Он гладил пальцами снежно-прохладную холстину скатерти, отламывал хлеб и макал его в сметану, смаковал во рту прожаренную со шкварками и луком картошку, наслаждаясь ее давно забытым вкусом. Орошал иссохшие стенки гортани терпкой, ароматной вязкостью домашнего, черносмородинного, с мятой мелисой, вина.

Он благостно вкушал соединённость перца, помидоров, огурцов в салатнице. И все это без боли. Без пожирающей тоски. Он восседал на стуле в эманации покоя, излучаемого стенами дома, в недосягаемой, казалось, теперь ни для кого обители своей, куда еще два дня назад не было возврата.

Парень Евген с его руками перекрыл пути живущей в теле хищной боли, он перекрыл ей доступ к голове, которая теперь запущенно, пустынно отдыхала, покачиваясь, плыла в зыби прошедшего. Руки парня, ослабили, вдобавок, истерзавший его в ночи статус рогоносца. Эта мука скукожилась и затаилась, втянувшись отростками в собственное тулово и, пребывало там, в замаскированной норе-засаде. Лишь изредка выметывалась оттуда жгучими щупальцами – когда он поднимал глаза на Виолетту.

Жена сидела напротив, опустив глаза. Переодетая. С узлом волос на затылке, с армейской тугостью и аскетизмом стянутый шпильками.

Он жадно впитывал уют, выстроенный ею. Жена молчала. И тяжкая увесистость их общей немоты гнула ее к земле.

Наконец он отложил вилку. Откинулся на спинку стула, поднял глаза. Сказал:

– Все так, как ждал. Спасибо.

Виолетта дрогнула. Втянула воздух в себя, набрякшую тоскливой виноватостью, задышала.

– На здоровье, Николушка.

– Как твоя секция?

– Готовимся к первобле (она соединяла воедино машинально, как было принято у них, размазанное «первенство области»). Танюшка с Верой работают по мастерам. Остальные пока по первому разряду. Двоими, может быть, проскочим в сборную.

– Проскочите, – сказал он, – вам не впервой.
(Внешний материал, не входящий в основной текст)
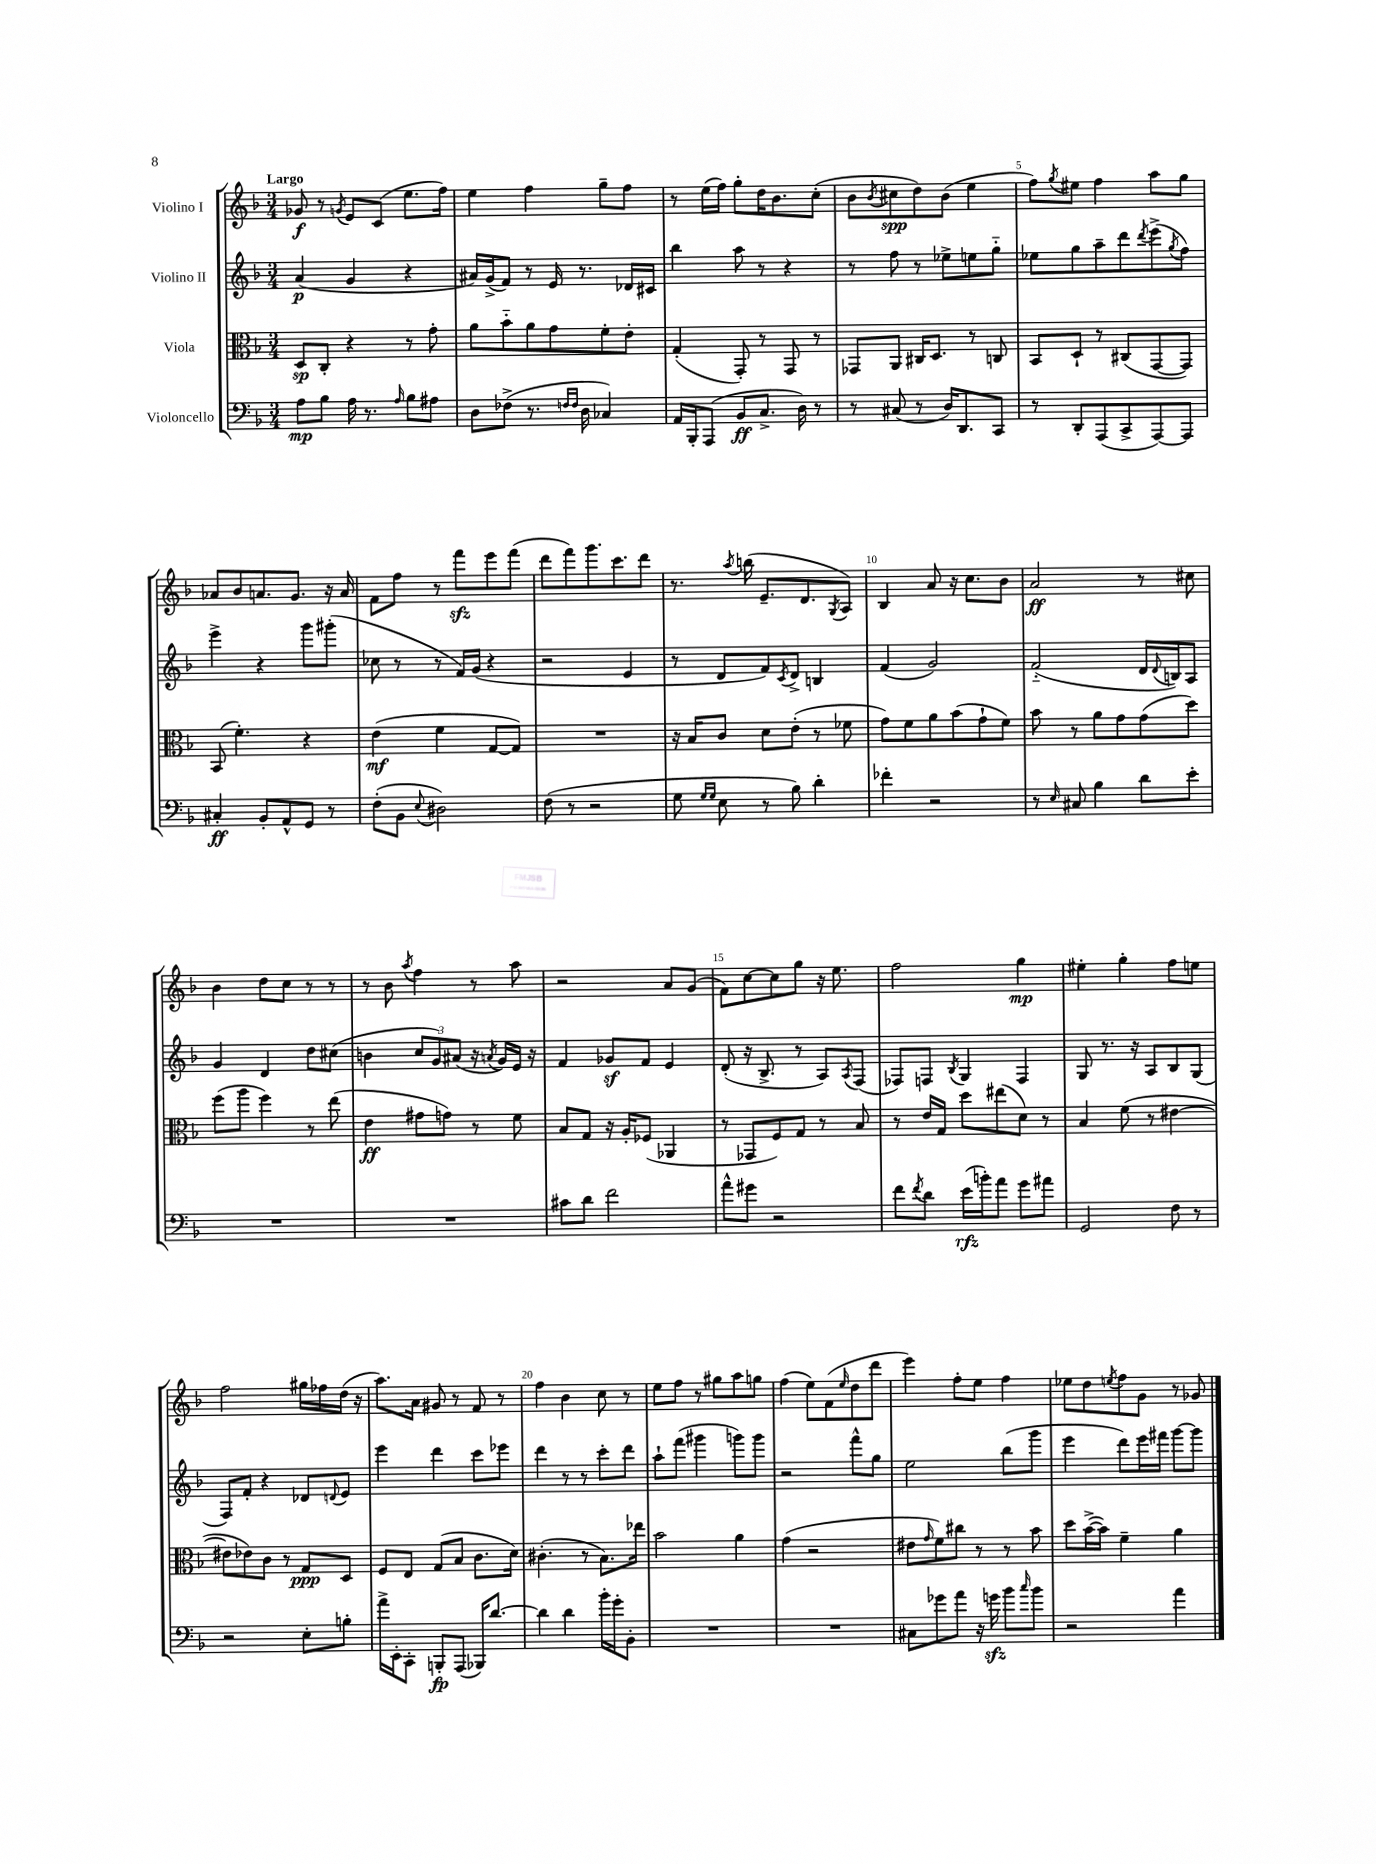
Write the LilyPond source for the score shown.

<<
\new StaffGroup <<
\new Staff = "s0" \with { instrumentName = "Violino I" } {
    \clef treble \key f \major \numericTimeSignature \time 3/4 \tempo "Largo"
    ges'8\f r8 \acciaccatura { g'8 } e'8 c'8( e''8. f''16) |
    e''4 f''4 g''8-- f''8 |
    r8 e''16( f''16) g''8-. d''16 bes'8. c''8-.( |
    bes'8 \acciaccatura { bes'8 } cis''8\spp d''8) bes'8( e''4 |
    f''8) \acciaccatura { g''8 } eis''8 f''4 a''8 g''8 |
    aes'8 bes'8 a'8. g'8. r16 a'16 |
    f'8 f''8 r8 f'''8\sfz e'''8 f'''8( |
    d'''8 f'''8) g'''8. c'''8. d'''8 |
    r8. \acciaccatura { a''8 } b''16( e'8.-- d'8. \acciaccatura { g8 } a8) |
    bes4 a'8 r16 c''8. bes'8 |
    a'2\ff r8 cis''8 |
    bes'4 d''8 c''8 r8 r8 |
    r8 bes'8 \acciaccatura { a''8 } f''4 r8 a''8 |
    r2 a'8 g'8( |
    f'8) c''8~ c''8 g''8 r16 e''8. |
    f''2 g''4\mp |
    eis''4-. g''4-. f''8 e''8 |
    f''2 gis''16 fes''16 d''16( r16 |
    a''8.) a'16 gis'8 r8 f'8 r8 |
    f''4 bes'4 c''8 r8 |
    e''8 f''8 r8 gis''8 a''8 g''8 |
    f''4( e''8) f'8( \grace { e''16 } d''8 d'''8 |
    e'''4) f''8-. e''8 f''4 |
    ees''8 d''8 \acciaccatura { e''8 } f''8 g'8 r8 ges'8 \bar "|." |
}
\new Staff = "s1" \with { instrumentName = "Violino II" } {
    \clef treble \key f \major \numericTimeSignature \time 3/4
    a'4\p( g'4 r4 |
    ais'16) g'16->( f'8) r8 e'16 r8. des'16 cis'16 |
    bes''4 a''8 r8 r4 |
    r8 f''8 r8 ees''8-> e''8 g''8-_ |
    ees''8 g''8 a''8-- d'''8 \acciaccatura { d'''8 } e'''8->( \acciaccatura { g''8 } f''8) |
    e'''4-> r4 g'''8 gis'''8-.( |
    ces''8 r8 r8 f'16) g'16( r4 |
    r2 e'4 |
    r8 d'8 f'8) \acciaccatura { c'8 } d'8-> b4 |
    f'4( g'2) |
    f'2-_( d'16 \appoggiatura { d'8 } b16) a8 |
    g'4 d'4 d''8 cis''8( |
    b'4 \tuplet 3/2 { c''8 g'8) ais'8( } r16 \acciaccatura { a'8 } g'16) e'16 r16 |
    f'4 ges'8\sf f'8 e'4 |
    d'8-.( r16 bes8.-> r8 a8) \acciaccatura { a8 } f8( |
    fes8) f8 \acciaccatura { bes8 } g4 f4 |
    g8 r8. r16 a8 bes8 g8( |
    f8) f'8-. r4 des'8 \appoggiatura { d'8 } e'8 |
    e'''4 d'''4 c'''8 ees'''8 |
    d'''4 r8 r8 c'''8-. d'''8 |
    a''8-! f'''8( gis'''4 g'''8) g'''8 |
    r2 f'''8-^ g''8 |
    e''2 bes''8( g'''8 |
    e'''4 d'''8) e'''16 fis'''16 g'''8~ g'''8 \bar "|." |
}
\new Staff = "s2" \with { instrumentName = "Viola" } {
    \clef alto \key f \major \numericTimeSignature \time 3/4
    d8\sp c8-. r4 r8 g'8-. |
    a'8 bes'8-_ a'8 g'8 f'8-. e'8-. |
    g4-.( g,8-.) r8 g,8 r8 |
    ges,8 a,8 cis16 d8. r8 c8 |
    bes,8 d8-! r8 cis8( g,8~ g,8) |
    bes,8( f'4.-.) r4 |
    e'4\mf( f'4 g8~ g8) |
    R2. |
    r16 bes16 c'8 d'8 e'8-.( r8 fes'8 |
    g'8) f'8 a'8 bes'8( g'8-! f'8) |
    bes'8 r8 a'8 g'8 g'8( d''8) |
    f''8( a''8 f''4) r8 e''8( |
    e'4\ff gis'8 g'8) r8 f'8 |
    bes8 g8 r16 a16-. fes8( aes,4 |
    r8 ges,8 f8) g8 r8 bes8 |
    r8 e'16 g16 d''8 eis''8( d'8) r8 |
    bes4 f'8( r8 eis'4~ |
    eis'8 ees'8) c'8 r8 g8\ppp d8 |
    f8 e8 g8( bes8 c'8. d'16) |
    cis'4.-.( r8 bes8.) ees''16 |
    bes'2 a'4 |
    g'4( r2 |
    eis'8 \grace { g'16 } f'8) cis''8 r8 r8 bes'8 |
    d''8 bes'16~->( bes'16) f'4-- a'4 \bar "|." |
}
\new Staff = "s3" \with { instrumentName = "Violoncello" } {
    \clef bass \key f \major \numericTimeSignature \time 3/4
    a8\mp bes8 a16 r8. \grace { a16 } bes8 ais8 |
    d8 fes8->( r8. \grace { f16 f16 } d16 ces4) |
    a,16 bes,,16-. a,,8( bes,8\ff c8.-> d16) r8 |
    r8 cis8( r8 d16) d,8. c,8 |
    r8 d,8-. a,,8( c,8-> a,,8~) a,,8 |
    cis4-.\ff bes,8-. a,8-^ g,8 r8 |
    f8-.( bes,8 \appoggiatura { e8 } dis2) |
    f8( r8 r2 |
    g8 \grace { g16 g16 } e8 r8 bes8) d'4-. |
    fes'4-. r2 |
    r8 \grace { e16 } cis8 bes4 d'8 e'8-. |
    R2. |
    R2. |
    cis'8 d'8 f'2 |
    a'8-^ gis'8 r2 |
    f'8 \acciaccatura { f'8 } d'8 e'16\rfz( b'16-.) a'8 g'8 ais'8 |
    g,2 f8 r8 |
    r2 e8-. b8-. |
    a'16-> e,16-. c,8-. b,,8-.\fp a,,8( bes,,16) d'8.~ |
    d'4 d'4 bes'16-. g'16-. bes,8-. |
    R2. |
    R2. |
    cis8 ges'8 a'8 r16 g'16\sfz bes'8 \grace { c''16 } bes'8 |
    r2 a'4 \bar "|." |
}
>>
>>
\layout { \context { \Score \override BarNumber.break-visibility = ##(#f #t #t) barNumberVisibility = #(every-nth-bar-number-visible 5) } }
– Что… в госпитале, Николенька? – Она собралась с духом освобождаясь от набрякшей в ней панической тревоги. Он не ответил. Метнулась, было, прорываясь к языку исповедальная правда. Но он застопорил ее, загнал во внутрь – зачем? И обессиленый этой работой, выпустил наружу лишь обессоченно– нейтральное, как им предписывалось:

– Все лечат… вот отпустили на побывку. В семь заедет агроном, обратно отвезет… через…

Взглянул на ходики, рубившие маятником секунды на стене:

– Через два часа.

И вдруг осознал: это его последний рубеж. За которым предсмертный срыв в стерильность больничной клетки, блескучий, хищный лязг инструментов о стекло, белесые намордники врачей, защитно-металлическая серятина простеганных свинцом халатов, отгородивших свои, врачебно-чистые тела от их, излучающе-нечистых. И – тайная аскеза погребения его останков на госпитальном кладбище.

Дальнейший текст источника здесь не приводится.